QUE NO LE FALTE A NADIE SU VACUNA
¿NO TENGO PARA MÍ DE LO QUE VENDO?
Si no todos (ya se sabe: quien generaliza comete injusticia; y, además, no hay regla sin excepción), casi todos los seres humanos somos (seamos conscientes o no de ello) unos incongruentes, inconsecuentes, incoherentes, pues venimos a caer en el mismo error que achacamos o criticamos a los demás. Como no hay mejor maestro que fray Ejemplo, pondré un ídem.
Hace un par de meses, el vicepresidente estadounidense Mike Pence remitió una tribuna de opinión al diario The Wall Street Journal, y se la publicaron. Llevaba el rótulo de “No hay ‘segunda ola’ de coronavirus” (en EE. UU., se sobreentendía). En ella el político republicano se limitaba a formular un deseo más que a hacer un retrato fidedigno de la realidad económica y sanitaria del país. Pretendía dar ánimos y levantar la moral alicaída de sus conciudadanos. Pero, como cada quisque conoce: el infierno está lleno de buenos deseos, o propósitos, y el cielo de buenas obras.
Si en España alguno de los tres vicepresidentes del Gobierno de la nación o el Estado, con la misma pretensión e idéntico título, hiciera hoy lo propio (y también le publicaran dicha colaboración), tanto el abucheo como el cachondeo (me temo) serían generales. Algunos militantes de las propias filas de las dos formaciones políticas que lo conforman, PSOE y UP, seguramente (en todos los grupos humanos cabe hallar guasones, hembras y varones), se reirían a mandíbula batiente con razón.

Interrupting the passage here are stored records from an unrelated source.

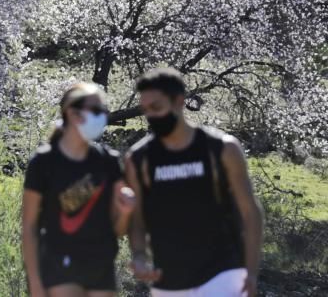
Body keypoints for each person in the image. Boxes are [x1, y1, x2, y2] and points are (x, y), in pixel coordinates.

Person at [125, 68, 264, 297]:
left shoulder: (222, 149)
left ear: (179, 101)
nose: (152, 116)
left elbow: (250, 212)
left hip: (223, 273)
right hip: (168, 280)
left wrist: (250, 272)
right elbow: (137, 220)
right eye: (146, 110)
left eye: (157, 107)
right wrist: (139, 257)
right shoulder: (138, 159)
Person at [22, 82, 136, 297]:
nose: (101, 117)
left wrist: (126, 212)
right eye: (95, 111)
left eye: (103, 111)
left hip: (100, 267)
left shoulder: (108, 162)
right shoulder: (43, 163)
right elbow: (29, 227)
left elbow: (117, 230)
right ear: (73, 114)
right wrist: (35, 283)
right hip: (58, 265)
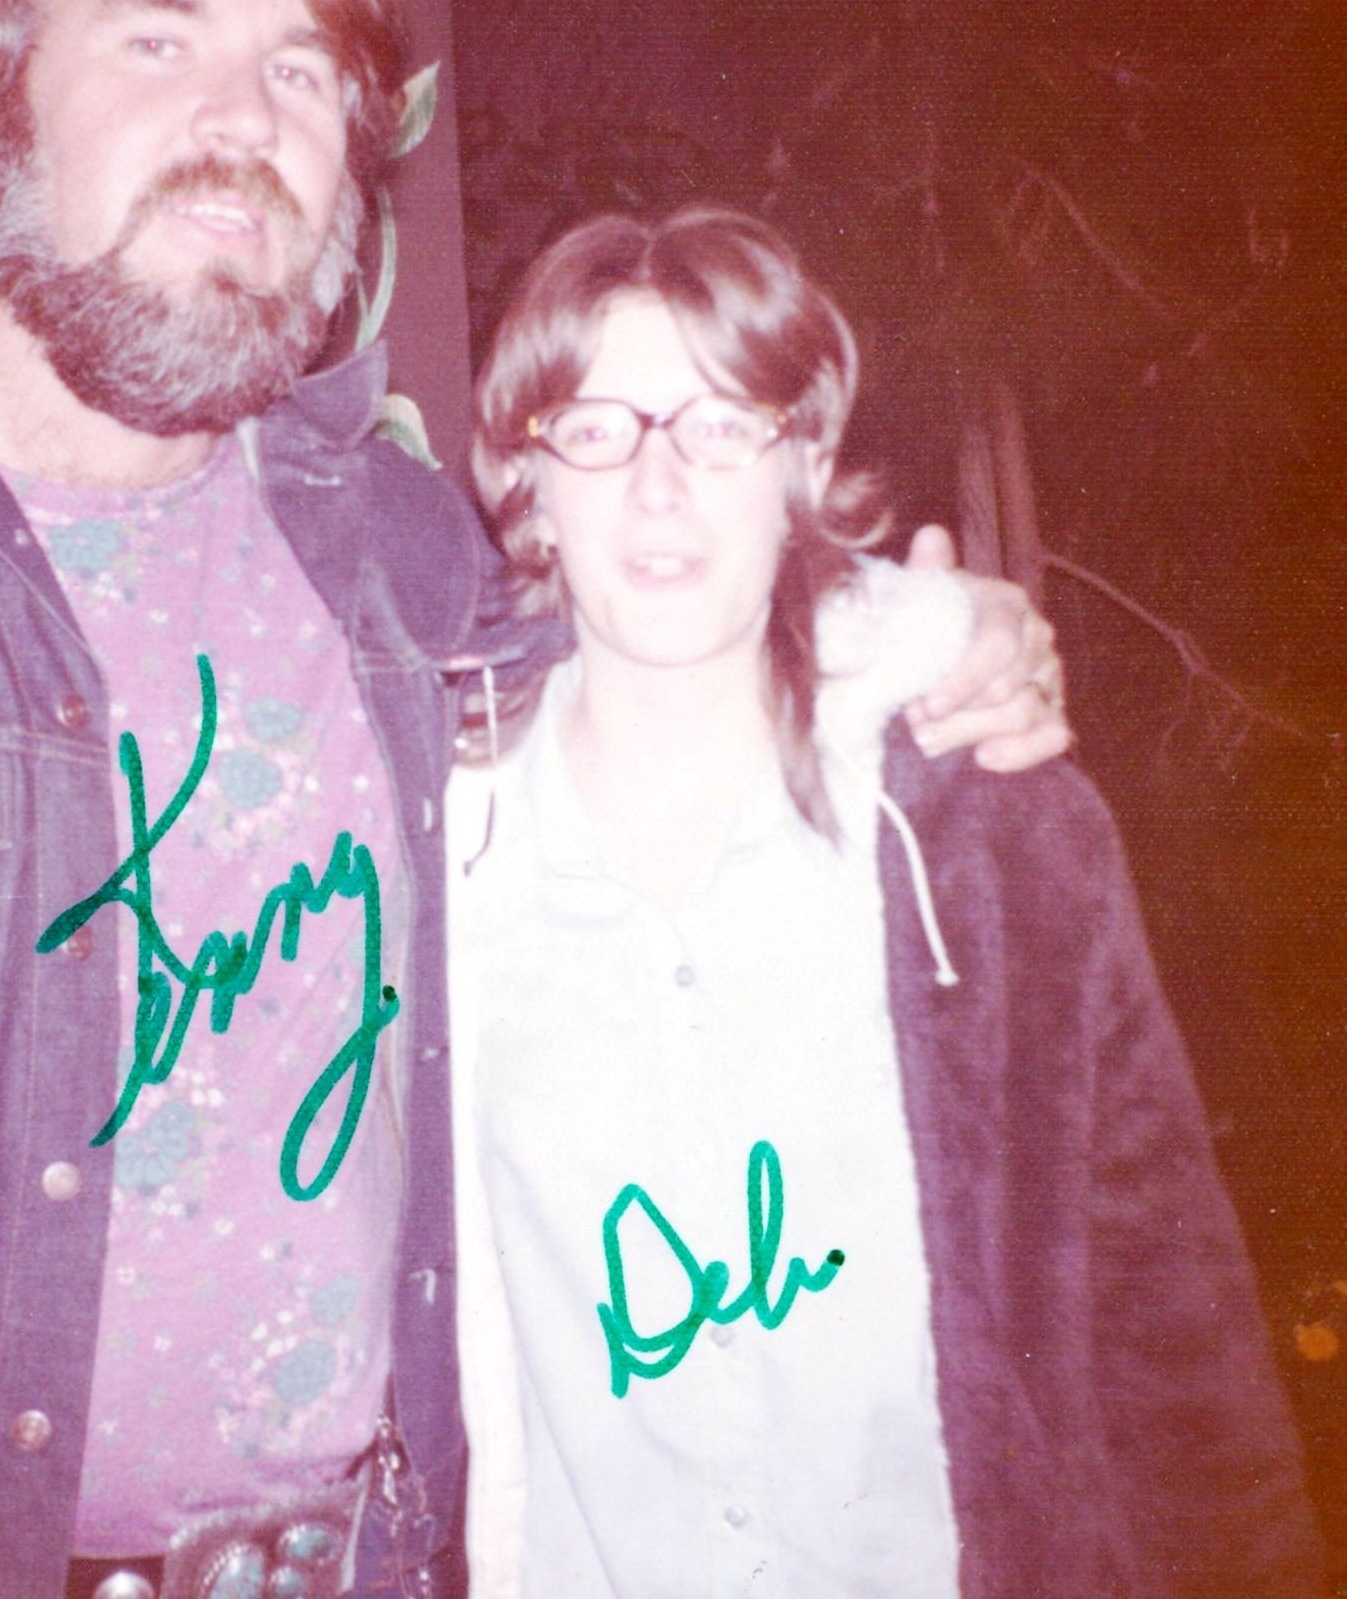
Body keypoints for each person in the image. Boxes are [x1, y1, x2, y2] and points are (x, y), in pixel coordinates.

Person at [0, 0, 1063, 1599]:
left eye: (302, 70)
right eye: (159, 37)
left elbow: (681, 666)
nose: (243, 122)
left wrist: (930, 640)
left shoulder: (399, 549)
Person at [447, 207, 1321, 1596]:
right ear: (525, 478)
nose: (659, 485)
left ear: (801, 462)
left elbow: (1171, 1323)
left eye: (719, 424)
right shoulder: (435, 862)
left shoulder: (991, 827)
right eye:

Los más de ochocientos rebrotes actuales y los avisos de obligatoria e inexcusable cuarentena a los españoles que viajen a determinados países (grupo al que cada día que pasa se van sumando más) y a los ciudadanos que regresen a esos países, tras pasar sus vacaciones en algunas CC. AA. de España, verbigracia, están haciendo, más que pupa, polvo al turismo nacional, el 12% del Producto Interior Bruto, PIB.
Al hacerse ahora más pruebas de PCR que en marzo y abril, eso, ha contribuido a que se identifiquen más casos de infección por covid-19 y, por ende, el número de infectados aumente. Con todo, en las diferentes CC. AA. no hay el mismo número de rastreadores (por cada cien mil habitantes) adecuado (el idóneo y necesario para controlar oportunamente los rebrotes de la pandemia).
El número de muertos ha descendido por varias razones. Señalaré dos: los infectados por el SARS-CoV-2 son más jóvenes (y muchos de ellos son asintomáticos); y los médicos saben más sobre el patógeno, sobre todo, qué medicamentos lo combaten más satisfactoriamente, mejor.
Tengo para mí que el Gobierno no ha hecho toda la labor pedagógica necesaria, pertinente. Tendría que haber persuadido, por ejemplo, a varios jóvenes que han superado la enfermedad y les han quedado severas secuelas, para que aleccionaran a sus coetáneos de los riesgos y estos tomaran conciencia de los hechos, crudos, crudísimos, y supieran, de primera mano, a qué atenerse y esto les llevara a escarmentar en cabeza ajena. Ciertamente, hay muchos comportamientos faltos de empatía, responsabilidad y solidaridad entre los jóvenes (pero, asimismo, entre los no tan jóvenes, aunque muchos se crean que aún lo son; por cierto, ¿tan difícil es llevar puesta la mascarilla como mandan los cánones y han explicado hasta la saciedad los galenos?), que deberíamos reprobar y desterrar de nuestras actitudes comunes, habituales.
Somos legión los ciudadanos en el mundo que tenemos depositada (si no toda) el grueso de nuestra esperanza en que se termine de demostrar pronto que hay una vacuna aprobada y apropiada y muchos viales de la susodicha vacuna a nuestra disposición; al menos, uno por cada civis mundi, ciudadano del mundo.